Besides the sensitivity and specificity of a diagnostic test, its applicability to the early diagnosis of liver cancer is also important. The present study has shown that with the conventional AFP test and AGP, the sensitivity for the detection of small HCC (<3 cm) is similar to that for the detection of large HCC (>5 cm). This strongly suggests that combined use of the conventional AFP test and AGP may enable an early diagnosis of HCC arising in patients with liver cirrhosis.

Concluding remarks

In conclusion, we have successfully identified distinctive serological marker for the diagnosis of HCC among patients with liver cirrhosis by ICAT-LC-MS/MS. 31 proteins were identified differentially expressed.
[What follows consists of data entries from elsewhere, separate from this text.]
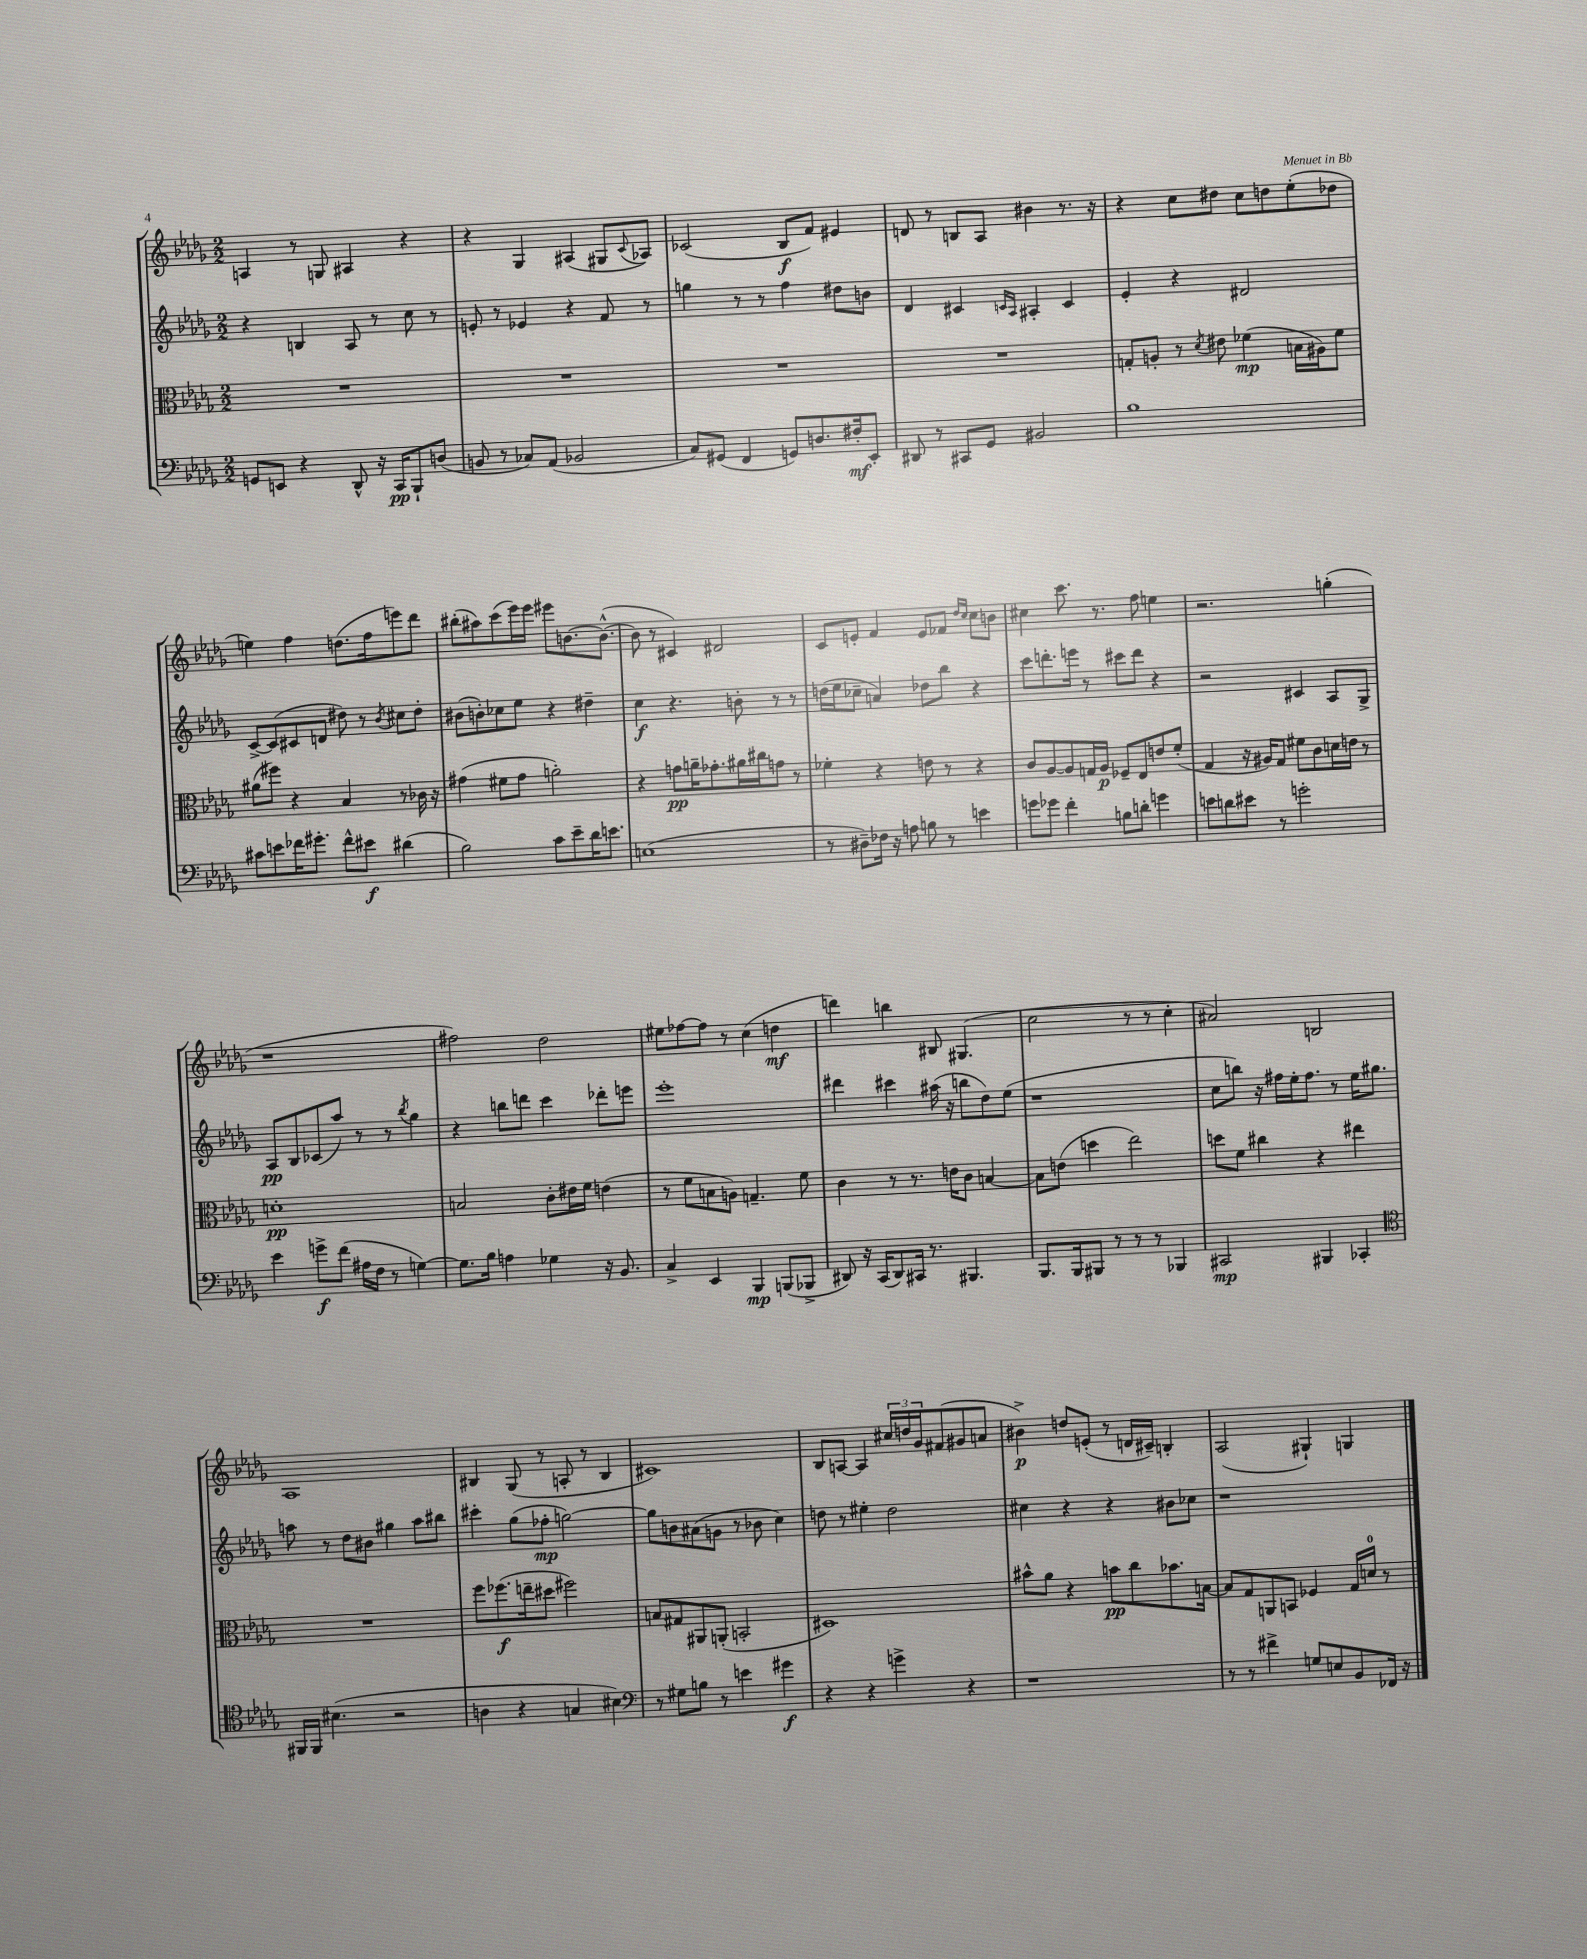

**kern	**kern	**kern	**kern
*staff4	*staff3	*staff2	*staff1
*clefF4	*clefC3	*clefG2	*clefG2
*k[b-e-a-d-g-]	*k[b-e-a-d-g-]	*k[b-e-a-d-g-]	*k[b-e-a-d-g-]
*M2/2	*M2/2	*M2/2	*M2/2
8GG	1r	4r	4A
8EE	.	.	.
4r	.	4B	8r
.	.	.	8G
8DD-^^	.	8A-	4A#
16r	.	8r	.
16CC	.	.	.
8BBB-`	.	8cc	4r
(8D	.	8r	.
=	=	=	=
8BB	1r	8e'	4r
8r	.	8r	.
8C-)	.	4e-	4G-
(8AA-	.	.	.
2BB-	.	4r	(4A#
.	.	8f	8G#
.	.	.	8qqc
.	.	8r	8A-)
=	=	=	=
8C)	1r	4gg	(2c-
(8GG#	.	.	.
4FF	.	8r	.
.	.	8r	.
8GG)	.	4ff	8B-
8.D	.	.	8f)
.	.	8dd#	4e#
16F#'	.	.	.
8EE-'	.	8b	.
=	=	=	=
8DD#	1r	4d-	8d
8r	.	.	8r
8CC#	.	4c#	8B
8GG-	.	.	8A-
.	.	16qqc	.
.	.	16qqA-	.
2BB#	.	4A#'	4b#
.	.	4c	8.r
.	.	.	16r
=	=	=	=
1B-	8G'	4e-'	4r
.	8A'	.	.
.	8r	4r	8cc
.	8qd-	.	.
.	8e#	.	8dd#
.	(4f-	2d#	8cc
.	.	.	8dd
.	16B	.	(8ee-'
.	16A#)	.	.
.	8f-	.	8dd-
=	=	=	=
8c#	(8a#	[8c^	4ee)
8e	8ff#)	(8c]	.
16f-	4r	8c#	4ff
8.g#'	.	.	.
.	.	8d	.
8f-^^	4B-	8dd#)	(8.dd
8e#	.	8r	.
.	.	.	16ff
.	.	8qb-	.
(4d#	8r	8cc#	8eee)
.	16c-	8dd#'	8ddd-
.	16r	.	.
=	=	=	=
2B-)	(4g#	(8b#	(8bb#'
.	.	8b')	8aa#)
.	8f#	8cc-	(8ccc
.	8g#	8ee-	16eee-)
.	.	.	16eee-
8c	2a')	4r	8eee#
8e-~	.	.	[8.b
16d-	.	4dd#~	.
8.e	.	.	(8.b^^_
=	=	=	=
(1E	4r	4cc	8b]
.	.	.	8r
.	8g	4.r	4c#)
.	16a~	.	.
.	8.g-'	.	.
.	.	.	2d#
.	16a#	8b'	.
.	16cc#	.	.
.	8g	8r	.
.	8r	8r	.
=	=	=	=
8r	4f-'	(16dd	8c
.	.	16ee-	.
8D#~)	.	8cc-~	8e'
16F-	4r	4a)	4f
16r	.	.	.
8A	.	.	.
8B	8e	8dd-	8e
8r	8r	8bb-	8f-
.	.	.	16qqdd-
.	.	.	16qqcc
4e	4r	4r	8cc
.	.	.	8b
=	=	=	=
8g	8c	8ccc	4cc#
8g-	[8A-	8.ddd'	.
4f'	8A-]	.	8.ccc
.	.	16eee	.
.	16G	8r	.
.	16A-	.	8.r
8B	8F-~	8ccc#	.
8d'	8E-	8ddd	8ff
4g	8e	4r	4ee
.	(8f'	.	.
=	=	=	=
8e	4G-	2r	2.r
8d	.	.	.
8e#	16r	.	.
.	16A#)	.	.
8r	8G-	.	.
2g'	8f#	4c#	.
.	8c	.	.
.	16d	8A-	(4gg'
.	16e	.	.
.	8r	8G-^	.
=	=	=	=
4e-	1d'	8A-	1r
.	.	8B-	.
8g^	.	(8c-	.
(8f	.	8aa-)	.
16A#	.	8r	.
16F	.	.	.
8r	.	8r	.
.	.	8qbb-	.
[4G)	.	4gg-	.
=	=	=	=
8.G]	2B	4r	2ff#)
16B-	.	.	.
4A	.	8bb	.
.	.	8ddd	.
4G-	8c'	4ccc	2dd-
.	16e#	.	.
.	16f	.	.
16r	(4e	8ddd-'	.
8.BB-	.	.	.
.	.	8eee	.
=	=	=	=
4C^	8r	1eee-'	8ee#
.	8f	.	[8ff-
4EE-	8B	.	8ff-]
.	8A)	.	8r
4BBB-	4.G~	.	(4cc
(8BBB	.	.	4dd
8BBB-^	8f	.	.
=	=	=	=
8DD#)	4c	4ddd#	4ddd)
16r	.	.	.
(16CC	.	.	.
8DD#)	8r	4ccc#	4bb
16CC#	8.r	.	.
8.r	.	.	.
.	.	(16aa#	8B#
.	16e	16r	.
4.BBB#	8c	8bb	(4.G#
.	[4B	8dd-)	.
.	.	(8ee-	.
=	=	=	=
8.BBB-	8B]	1r	2cc
.	(8e	.	.
16BBB-	.	.	.
8BBB#	4dd	.	.
8r	.	.	.
8r	2ee-)	.	8r
8r	.	.	8r
4BBB-	.	.	4cc'
=	=	=	=
2CC#	8dd	8cc	2a#)
.	8f	8bb)	.
.	4cc#	16r	.
.	.	16ff#	.
.	.	16ee-'	.
.	.	8.ff#	.
4BBB#	4r	.	2B
.	.	8r	.
4CC-'	4ee#	16ee-	.
.	.	8.gg#	.
=	=	=	=
*clefC4	*	*	*
16FF#	1r	8aa	1A-
16FF#	.	.	.
(4.B#	.	8r	.
.	.	8dd-	.
.	.	8b#	.
2r	.	4gg#	.
.	.	8aa	.
.	.	8bb#	.
=	=	=	=
4A	8ff	4ccc#'	4B#
.	(8.ff-	.	.
4r	.	(8gg-	(8G-
.	16ee~	.	.
.	8dd#	8ff-'	8r
4G	2ff#)	[2gg)	8A'
.	.	.	8r
4B#)	.	.	4B#
=	=	=	=
*clefF4	*	*	*
8r	8B	8gg]	1c#)
8G#	8G#	8b	.
8B	8AA#	(8a#	.
8r	(8AA'	8g	.
4e	2BB'	8r	.
.	.	8b-	.
4g#	.	4cc)	.
=	=	=	=
4r	1D#)	8dd	8B-
.	.	8r	[8A
4r	.	4ee#'	4A]
4g^	.	2dd	24cc#
.	.	.	24dd
.	.	.	24g-
.	.	.	(8f#
4r	.	.	8g#
.	.	.	8a
=	=	=	=
1r	8b#^^	4cc#	4b#^)
.	8a-	.	.
.	4r	4r	8dd
.	.	.	(8e'
.	8b	4r	8r
.	8cc	.	16d
.	.	.	16c#~)
.	8.b-	8b#	4B'
.	.	8cc-	.
.	[16B	.	.
=	=	=	=
8r	8B]	1r	(2A-
8r	8G-	.	.
4f#^	8AA	.	.
.	8BB	.	.
8G	4F-	.	4G#`)
8E	.	.	.
8BB-	16G-	.	4G
.	16d	.	.
16FF-	8r	.	.
16r	.	.	.
==	==	==	==
*-	*-	*-	*-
Among them, alpha-1-acid glycoprotein was further invalidated through western blot and nephelometry analysis. The serum concentration of AGP in HCC patients (n = 52) was significantly higher than in liver cirrhosis (n = 40) (P < 0.005). AGP was useful for discrimination of the HCC cases from LC patients when the AFP levels were below 500 ng/ml. Thus, cICAT combined with LC-MS/MS-based serum proteome analysis can be useful in the screening of serum biomarkers for HCC. Alpha-1-acid glycoprotein could aid the diagnosis of HCC; further validation is also needed in enlarged population.